== DATASET

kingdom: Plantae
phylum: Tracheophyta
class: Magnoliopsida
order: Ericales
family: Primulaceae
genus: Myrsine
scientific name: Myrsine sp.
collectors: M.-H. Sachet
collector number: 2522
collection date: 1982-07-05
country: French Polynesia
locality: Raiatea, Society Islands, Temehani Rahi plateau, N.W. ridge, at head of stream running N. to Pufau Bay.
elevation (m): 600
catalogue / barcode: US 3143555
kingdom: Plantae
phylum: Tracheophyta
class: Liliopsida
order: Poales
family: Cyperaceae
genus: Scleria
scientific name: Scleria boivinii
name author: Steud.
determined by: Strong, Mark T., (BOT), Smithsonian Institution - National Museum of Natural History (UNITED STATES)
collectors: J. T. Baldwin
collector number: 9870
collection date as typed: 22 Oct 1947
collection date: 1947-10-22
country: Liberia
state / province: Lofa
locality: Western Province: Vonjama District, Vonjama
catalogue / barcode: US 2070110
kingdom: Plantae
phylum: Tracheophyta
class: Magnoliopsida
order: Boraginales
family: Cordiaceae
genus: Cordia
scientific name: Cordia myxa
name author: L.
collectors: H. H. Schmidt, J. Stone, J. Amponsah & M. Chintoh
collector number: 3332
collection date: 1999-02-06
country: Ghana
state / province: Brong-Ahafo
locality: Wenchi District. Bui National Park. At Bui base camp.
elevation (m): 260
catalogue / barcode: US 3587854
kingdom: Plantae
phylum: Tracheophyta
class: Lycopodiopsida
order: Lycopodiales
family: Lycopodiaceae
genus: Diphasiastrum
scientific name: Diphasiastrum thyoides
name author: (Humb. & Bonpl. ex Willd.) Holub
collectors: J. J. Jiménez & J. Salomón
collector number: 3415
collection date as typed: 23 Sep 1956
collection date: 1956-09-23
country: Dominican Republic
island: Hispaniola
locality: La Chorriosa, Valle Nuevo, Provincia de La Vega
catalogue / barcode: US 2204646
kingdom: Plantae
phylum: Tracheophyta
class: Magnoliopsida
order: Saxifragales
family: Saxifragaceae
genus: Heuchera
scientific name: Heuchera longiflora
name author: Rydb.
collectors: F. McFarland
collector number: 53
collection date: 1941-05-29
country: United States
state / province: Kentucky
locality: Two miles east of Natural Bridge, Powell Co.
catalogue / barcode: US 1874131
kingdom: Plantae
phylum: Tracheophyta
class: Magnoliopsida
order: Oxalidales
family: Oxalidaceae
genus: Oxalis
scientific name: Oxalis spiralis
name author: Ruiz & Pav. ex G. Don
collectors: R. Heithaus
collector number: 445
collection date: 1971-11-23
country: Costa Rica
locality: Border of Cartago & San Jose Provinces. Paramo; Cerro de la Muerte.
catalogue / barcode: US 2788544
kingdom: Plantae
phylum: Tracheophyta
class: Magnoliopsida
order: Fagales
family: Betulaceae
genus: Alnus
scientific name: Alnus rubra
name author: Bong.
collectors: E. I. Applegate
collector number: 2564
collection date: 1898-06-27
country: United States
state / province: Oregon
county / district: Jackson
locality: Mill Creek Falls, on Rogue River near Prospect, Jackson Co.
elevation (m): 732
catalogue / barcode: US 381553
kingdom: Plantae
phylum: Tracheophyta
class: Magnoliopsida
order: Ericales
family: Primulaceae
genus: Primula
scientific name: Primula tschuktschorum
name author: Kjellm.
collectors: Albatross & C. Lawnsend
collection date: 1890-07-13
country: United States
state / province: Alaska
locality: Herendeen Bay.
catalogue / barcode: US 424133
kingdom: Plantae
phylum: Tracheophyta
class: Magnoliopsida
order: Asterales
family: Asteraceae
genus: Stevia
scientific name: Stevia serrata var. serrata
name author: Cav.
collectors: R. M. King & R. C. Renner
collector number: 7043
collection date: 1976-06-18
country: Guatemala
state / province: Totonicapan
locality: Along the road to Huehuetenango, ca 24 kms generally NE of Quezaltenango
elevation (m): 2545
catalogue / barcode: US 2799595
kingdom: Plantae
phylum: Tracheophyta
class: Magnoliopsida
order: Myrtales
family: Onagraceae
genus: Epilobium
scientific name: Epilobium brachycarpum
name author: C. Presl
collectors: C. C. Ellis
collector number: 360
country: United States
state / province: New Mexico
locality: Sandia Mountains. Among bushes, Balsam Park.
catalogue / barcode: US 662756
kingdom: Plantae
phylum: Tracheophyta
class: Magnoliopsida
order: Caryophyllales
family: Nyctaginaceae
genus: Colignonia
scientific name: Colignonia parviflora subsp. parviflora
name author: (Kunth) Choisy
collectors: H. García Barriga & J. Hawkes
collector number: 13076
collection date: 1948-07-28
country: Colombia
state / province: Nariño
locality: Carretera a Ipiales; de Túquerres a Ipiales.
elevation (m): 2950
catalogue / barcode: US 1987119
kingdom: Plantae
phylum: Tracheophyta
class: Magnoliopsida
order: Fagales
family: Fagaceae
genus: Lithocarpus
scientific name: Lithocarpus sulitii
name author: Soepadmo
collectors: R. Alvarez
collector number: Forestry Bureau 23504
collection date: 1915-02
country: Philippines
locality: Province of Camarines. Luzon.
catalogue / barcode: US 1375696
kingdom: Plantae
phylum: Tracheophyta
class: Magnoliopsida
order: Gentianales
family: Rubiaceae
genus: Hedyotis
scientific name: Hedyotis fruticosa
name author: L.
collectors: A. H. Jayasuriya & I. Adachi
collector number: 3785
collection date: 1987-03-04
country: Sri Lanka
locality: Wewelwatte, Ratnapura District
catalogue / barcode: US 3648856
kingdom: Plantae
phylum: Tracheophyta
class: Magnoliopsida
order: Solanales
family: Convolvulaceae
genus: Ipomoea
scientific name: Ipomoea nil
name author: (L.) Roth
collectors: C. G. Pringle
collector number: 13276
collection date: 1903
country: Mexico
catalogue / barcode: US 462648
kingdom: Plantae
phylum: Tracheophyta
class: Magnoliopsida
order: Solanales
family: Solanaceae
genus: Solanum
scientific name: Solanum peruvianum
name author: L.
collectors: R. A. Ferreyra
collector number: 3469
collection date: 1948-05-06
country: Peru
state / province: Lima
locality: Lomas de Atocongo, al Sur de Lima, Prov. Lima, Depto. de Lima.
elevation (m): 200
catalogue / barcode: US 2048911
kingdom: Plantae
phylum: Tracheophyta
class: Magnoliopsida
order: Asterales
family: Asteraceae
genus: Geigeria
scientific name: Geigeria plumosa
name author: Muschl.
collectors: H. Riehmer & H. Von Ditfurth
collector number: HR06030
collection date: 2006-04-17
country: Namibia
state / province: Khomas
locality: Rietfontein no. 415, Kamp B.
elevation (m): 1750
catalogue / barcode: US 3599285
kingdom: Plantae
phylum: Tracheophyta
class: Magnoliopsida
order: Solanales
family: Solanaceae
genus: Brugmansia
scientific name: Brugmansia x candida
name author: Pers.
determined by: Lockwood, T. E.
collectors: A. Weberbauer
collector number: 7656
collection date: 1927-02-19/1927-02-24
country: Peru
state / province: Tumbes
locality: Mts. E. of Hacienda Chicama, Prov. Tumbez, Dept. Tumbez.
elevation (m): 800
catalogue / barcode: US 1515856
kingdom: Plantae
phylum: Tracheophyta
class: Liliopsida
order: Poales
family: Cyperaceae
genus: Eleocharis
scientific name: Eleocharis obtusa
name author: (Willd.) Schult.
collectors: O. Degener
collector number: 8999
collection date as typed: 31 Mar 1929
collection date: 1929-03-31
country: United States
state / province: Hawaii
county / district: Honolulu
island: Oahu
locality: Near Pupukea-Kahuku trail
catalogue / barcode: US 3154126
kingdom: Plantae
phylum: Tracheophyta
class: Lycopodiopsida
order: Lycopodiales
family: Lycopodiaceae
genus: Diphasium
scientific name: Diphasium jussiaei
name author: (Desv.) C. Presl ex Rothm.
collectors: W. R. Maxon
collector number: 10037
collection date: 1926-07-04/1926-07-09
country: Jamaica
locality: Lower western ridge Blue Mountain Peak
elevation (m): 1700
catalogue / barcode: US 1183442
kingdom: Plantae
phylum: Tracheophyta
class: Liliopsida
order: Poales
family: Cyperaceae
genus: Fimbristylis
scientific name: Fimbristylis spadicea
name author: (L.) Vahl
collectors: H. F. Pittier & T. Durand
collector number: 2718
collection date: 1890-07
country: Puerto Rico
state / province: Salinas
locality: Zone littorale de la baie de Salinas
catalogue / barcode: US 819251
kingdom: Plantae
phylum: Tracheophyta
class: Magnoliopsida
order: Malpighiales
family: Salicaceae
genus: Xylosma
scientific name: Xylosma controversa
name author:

====

Can you convert the data into a CSV with two columns named field and value? Begin at the line that contains "genus: Oxalis" and stop after the line that contains "county / district: Jackson". Make one row per line, put each entry in its own quoted field, and replace any line breaks with spaces.

▶ _OUTPUT OF THE EXERCISE_
field,value
"genus:","Oxalis"
"scientific name:","Oxalis spiralis"
"name author:","Ruiz & Pav. ex G. Don"
"collectors:","R. Heithaus"
"collector number:","445"
"collection date:","1971-11-23"
"country:","Costa Rica"
"locality:","Border of Cartago & San Jose Provinces. Paramo; Cerro de la Muerte."
"catalogue / barcode:","US 2788544"
"kingdom:","Plantae"
"phylum:","Tracheophyta"
"class:","Magnoliopsida"
"order:","Fagales"
"family:","Betulaceae"
"genus:","Alnus"
"scientific name:","Alnus rubra"
"name author:","Bong."
"collectors:","E. I. Applegate"
"collector number:","2564"
"collection date:","1898-06-27"
"country:","United States"
"state / province:","Oregon"
"county / district:","Jackson"